- [What the task requires] Reproduce every line of the records below word for word, in the same order.

↓↓↓

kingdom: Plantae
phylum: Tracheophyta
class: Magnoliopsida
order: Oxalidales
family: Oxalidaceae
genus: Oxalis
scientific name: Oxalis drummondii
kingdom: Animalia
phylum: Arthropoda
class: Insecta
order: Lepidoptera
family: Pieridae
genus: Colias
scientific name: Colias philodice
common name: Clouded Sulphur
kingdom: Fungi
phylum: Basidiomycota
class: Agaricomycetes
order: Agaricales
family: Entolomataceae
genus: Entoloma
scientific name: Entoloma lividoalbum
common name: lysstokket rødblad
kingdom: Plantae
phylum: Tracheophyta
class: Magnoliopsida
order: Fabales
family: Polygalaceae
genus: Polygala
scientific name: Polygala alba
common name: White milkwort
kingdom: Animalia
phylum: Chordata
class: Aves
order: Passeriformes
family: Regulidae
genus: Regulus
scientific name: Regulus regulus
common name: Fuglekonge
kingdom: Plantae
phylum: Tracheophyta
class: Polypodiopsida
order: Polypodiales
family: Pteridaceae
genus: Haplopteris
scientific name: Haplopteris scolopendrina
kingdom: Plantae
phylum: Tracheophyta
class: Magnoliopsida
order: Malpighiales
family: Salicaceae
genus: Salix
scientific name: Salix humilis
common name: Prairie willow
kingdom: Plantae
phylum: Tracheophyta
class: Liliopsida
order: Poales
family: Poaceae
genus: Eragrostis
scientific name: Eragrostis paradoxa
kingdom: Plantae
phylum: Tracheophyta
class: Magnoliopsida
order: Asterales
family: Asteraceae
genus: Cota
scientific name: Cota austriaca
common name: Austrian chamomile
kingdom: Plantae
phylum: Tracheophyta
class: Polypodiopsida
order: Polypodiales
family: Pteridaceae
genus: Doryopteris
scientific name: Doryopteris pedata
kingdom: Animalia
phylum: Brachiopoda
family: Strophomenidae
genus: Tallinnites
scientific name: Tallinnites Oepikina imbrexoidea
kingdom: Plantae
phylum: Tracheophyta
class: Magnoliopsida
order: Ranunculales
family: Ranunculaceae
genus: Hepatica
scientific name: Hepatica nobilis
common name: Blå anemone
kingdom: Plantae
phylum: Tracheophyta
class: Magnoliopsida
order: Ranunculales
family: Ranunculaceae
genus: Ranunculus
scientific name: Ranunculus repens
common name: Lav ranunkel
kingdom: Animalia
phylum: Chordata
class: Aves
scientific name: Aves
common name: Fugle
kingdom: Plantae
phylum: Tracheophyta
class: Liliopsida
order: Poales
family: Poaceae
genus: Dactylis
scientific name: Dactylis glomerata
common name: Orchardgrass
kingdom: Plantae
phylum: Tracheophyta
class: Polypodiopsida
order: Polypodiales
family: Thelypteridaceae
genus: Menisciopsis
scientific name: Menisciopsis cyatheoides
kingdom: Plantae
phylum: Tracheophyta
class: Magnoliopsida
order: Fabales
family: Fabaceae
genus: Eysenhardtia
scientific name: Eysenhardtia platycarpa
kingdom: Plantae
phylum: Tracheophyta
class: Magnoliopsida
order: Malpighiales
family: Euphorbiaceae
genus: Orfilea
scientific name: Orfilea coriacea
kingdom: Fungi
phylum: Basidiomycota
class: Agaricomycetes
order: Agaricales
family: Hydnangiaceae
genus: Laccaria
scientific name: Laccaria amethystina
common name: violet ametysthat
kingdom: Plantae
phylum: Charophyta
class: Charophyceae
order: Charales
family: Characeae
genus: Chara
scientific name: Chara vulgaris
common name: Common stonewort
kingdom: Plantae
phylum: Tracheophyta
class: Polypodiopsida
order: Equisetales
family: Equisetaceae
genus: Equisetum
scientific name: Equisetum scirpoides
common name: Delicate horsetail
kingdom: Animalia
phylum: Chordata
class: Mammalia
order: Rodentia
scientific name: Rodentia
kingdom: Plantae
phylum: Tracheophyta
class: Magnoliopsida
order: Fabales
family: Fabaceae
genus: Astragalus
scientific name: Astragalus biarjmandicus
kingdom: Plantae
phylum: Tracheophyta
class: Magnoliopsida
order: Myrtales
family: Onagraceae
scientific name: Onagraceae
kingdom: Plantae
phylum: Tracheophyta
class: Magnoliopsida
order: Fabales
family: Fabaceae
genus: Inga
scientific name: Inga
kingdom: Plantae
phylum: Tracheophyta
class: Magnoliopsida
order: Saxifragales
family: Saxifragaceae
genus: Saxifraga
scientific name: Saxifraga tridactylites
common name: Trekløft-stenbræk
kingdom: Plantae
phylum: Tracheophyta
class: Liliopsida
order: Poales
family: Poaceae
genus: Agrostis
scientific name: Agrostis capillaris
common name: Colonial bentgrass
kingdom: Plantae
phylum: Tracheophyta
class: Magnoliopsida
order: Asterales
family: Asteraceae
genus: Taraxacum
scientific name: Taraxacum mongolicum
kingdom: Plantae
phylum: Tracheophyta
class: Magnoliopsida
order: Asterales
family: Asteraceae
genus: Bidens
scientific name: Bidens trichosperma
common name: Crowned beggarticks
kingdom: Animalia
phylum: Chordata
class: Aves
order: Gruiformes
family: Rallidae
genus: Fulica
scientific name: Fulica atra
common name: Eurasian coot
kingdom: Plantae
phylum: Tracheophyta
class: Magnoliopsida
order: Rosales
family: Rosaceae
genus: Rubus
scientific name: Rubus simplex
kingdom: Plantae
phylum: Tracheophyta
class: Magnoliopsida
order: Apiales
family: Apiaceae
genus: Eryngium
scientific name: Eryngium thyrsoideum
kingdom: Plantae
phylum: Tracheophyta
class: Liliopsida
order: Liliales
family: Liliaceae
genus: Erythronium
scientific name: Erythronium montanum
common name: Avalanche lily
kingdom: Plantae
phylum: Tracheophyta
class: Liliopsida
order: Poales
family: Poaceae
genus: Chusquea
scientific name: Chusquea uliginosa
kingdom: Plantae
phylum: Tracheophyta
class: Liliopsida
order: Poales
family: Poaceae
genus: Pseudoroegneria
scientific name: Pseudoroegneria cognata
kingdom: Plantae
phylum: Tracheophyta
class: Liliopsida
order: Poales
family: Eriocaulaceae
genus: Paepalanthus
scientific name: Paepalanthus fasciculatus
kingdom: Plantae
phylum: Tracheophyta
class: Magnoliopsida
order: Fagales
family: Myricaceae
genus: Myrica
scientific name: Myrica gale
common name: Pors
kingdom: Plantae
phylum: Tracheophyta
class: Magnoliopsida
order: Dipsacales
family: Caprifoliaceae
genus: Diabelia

↑↑↑

- [Response below]
kingdom: Plantae
phylum: Tracheophyta
class: Magnoliopsida
order: Oxalidales
family: Oxalidaceae
genus: Oxalis
scientific name: Oxalis drummondii
kingdom: Animalia
phylum: Arthropoda
class: Insecta
order: Lepidoptera
family: Pieridae
genus: Colias
scientific name: Colias philodice
common name: Clouded Sulphur
kingdom: Fungi
phylum: Basidiomycota
class: Agaricomycetes
order: Agaricales
family: Entolomataceae
genus: Entoloma
scientific name: Entoloma lividoalbum
common name: lysstokket rødblad
kingdom: Plantae
phylum: Tracheophyta
class: Magnoliopsida
order: Fabales
family: Polygalaceae
genus: Polygala
scientific name: Polygala alba
common name: White milkwort
kingdom: Animalia
phylum: Chordata
class: Aves
order: Passeriformes
family: Regulidae
genus: Regulus
scientific name: Regulus regulus
common name: Fuglekonge
kingdom: Plantae
phylum: Tracheophyta
class: Polypodiopsida
order: Polypodiales
family: Pteridaceae
genus: Haplopteris
scientific name: Haplopteris scolopendrina
kingdom: Plantae
phylum: Tracheophyta
class: Magnoliopsida
order: Malpighiales
family: Salicaceae
genus: Salix
scientific name: Salix humilis
common name: Prairie willow
kingdom: Plantae
phylum: Tracheophyta
class: Liliopsida
order: Poales
family: Poaceae
genus: Eragrostis
scientific name: Eragrostis paradoxa
kingdom: Plantae
phylum: Tracheophyta
class: Magnoliopsida
order: Asterales
family: Asteraceae
genus: Cota
scientific name: Cota austriaca
common name: Austrian chamomile
kingdom: Plantae
phylum: Tracheophyta
class: Polypodiopsida
order: Polypodiales
family: Pteridaceae
genus: Doryopteris
scientific name: Doryopteris pedata
kingdom: Animalia
phylum: Brachiopoda
family: Strophomenidae
genus: Tallinnites
scientific name: Tallinnites Oepikina imbrexoidea
kingdom: Plantae
phylum: Tracheophyta
class: Magnoliopsida
order: Ranunculales
family: Ranunculaceae
genus: Hepatica
scientific name: Hepatica nobilis
common name: Blå anemone
kingdom: Plantae
phylum: Tracheophyta
class: Magnoliopsida
order: Ranunculales
family: Ranunculaceae
genus: Ranunculus
scientific name: Ranunculus repens
common name: Lav ranunkel
kingdom: Animalia
phylum: Chordata
class: Aves
scientific name: Aves
common name: Fugle
kingdom: Plantae
phylum: Tracheophyta
class: Liliopsida
order: Poales
family: Poaceae
genus: Dactylis
scientific name: Dactylis glomerata
common name: Orchardgrass
kingdom: Plantae
phylum: Tracheophyta
class: Polypodiopsida
order: Polypodiales
family: Thelypteridaceae
genus: Menisciopsis
scientific name: Menisciopsis cyatheoides
kingdom: Plantae
phylum: Tracheophyta
class: Magnoliopsida
order: Fabales
family: Fabaceae
genus: Eysenhardtia
scientific name: Eysenhardtia platycarpa
kingdom: Plantae
phylum: Tracheophyta
class: Magnoliopsida
order: Malpighiales
family: Euphorbiaceae
genus: Orfilea
scientific name: Orfilea coriacea
kingdom: Fungi
phylum: Basidiomycota
class: Agaricomycetes
order: Agaricales
family: Hydnangiaceae
genus: Laccaria
scientific name: Laccaria amethystina
common name: violet ametysthat
kingdom: Plantae
phylum: Charophyta
class: Charophyceae
order: Charales
family: Characeae
genus: Chara
scientific name: Chara vulgaris
common name: Common stonewort
kingdom: Plantae
phylum: Tracheophyta
class: Polypodiopsida
order: Equisetales
family: Equisetaceae
genus: Equisetum
scientific name: Equisetum scirpoides
common name: Delicate horsetail
kingdom: Animalia
phylum: Chordata
class: Mammalia
order: Rodentia
scientific name: Rodentia
kingdom: Plantae
phylum: Tracheophyta
class: Magnoliopsida
order: Fabales
family: Fabaceae
genus: Astragalus
scientific name: Astragalus biarjmandicus
kingdom: Plantae
phylum: Tracheophyta
class: Magnoliopsida
order: Myrtales
family: Onagraceae
scientific name: Onagraceae
kingdom: Plantae
phylum: Tracheophyta
class: Magnoliopsida
order: Fabales
family: Fabaceae
genus: Inga
scientific name: Inga
kingdom: Plantae
phylum: Tracheophyta
class: Magnoliopsida
order: Saxifragales
family: Saxifragaceae
genus: Saxifraga
scientific name: Saxifraga tridactylites
common name: Trekløft-stenbræk
kingdom: Plantae
phylum: Tracheophyta
class: Liliopsida
order: Poales
family: Poaceae
genus: Agrostis
scientific name: Agrostis capillaris
common name: Colonial bentgrass
kingdom: Plantae
phylum: Tracheophyta
class: Magnoliopsida
order: Asterales
family: Asteraceae
genus: Taraxacum
scientific name: Taraxacum mongolicum
kingdom: Plantae
phylum: Tracheophyta
class: Magnoliopsida
order: Asterales
family: Asteraceae
genus: Bidens
scientific name: Bidens trichosperma
common name: Crowned beggarticks
kingdom: Animalia
phylum: Chordata
class: Aves
order: Gruiformes
family: Rallidae
genus: Fulica
scientific name: Fulica atra
common name: Eurasian coot
kingdom: Plantae
phylum: Tracheophyta
class: Magnoliopsida
order: Rosales
family: Rosaceae
genus: Rubus
scientific name: Rubus simplex
kingdom: Plantae
phylum: Tracheophyta
class: Magnoliopsida
order: Apiales
family: Apiaceae
genus: Eryngium
scientific name: Eryngium thyrsoideum
kingdom: Plantae
phylum: Tracheophyta
class: Liliopsida
order: Liliales
family: Liliaceae
genus: Erythronium
scientific name: Erythronium montanum
common name: Avalanche lily
kingdom: Plantae
phylum: Tracheophyta
class: Liliopsida
order: Poales
family: Poaceae
genus: Chusquea
scientific name: Chusquea uliginosa
kingdom: Plantae
phylum: Tracheophyta
class: Liliopsida
order: Poales
family: Poaceae
genus: Pseudoroegneria
scientific name: Pseudoroegneria cognata
kingdom: Plantae
phylum: Tracheophyta
class: Liliopsida
order: Poales
family: Eriocaulaceae
genus: Paepalanthus
scientific name: Paepalanthus fasciculatus
kingdom: Plantae
phylum: Tracheophyta
class: Magnoliopsida
order: Fagales
family: Myricaceae
genus: Myrica
scientific name: Myrica gale
common name: Pors
kingdom: Plantae
phylum: Tracheophyta
class: Magnoliopsida
order: Dipsacales
family: Caprifoliaceae
genus: Diabelia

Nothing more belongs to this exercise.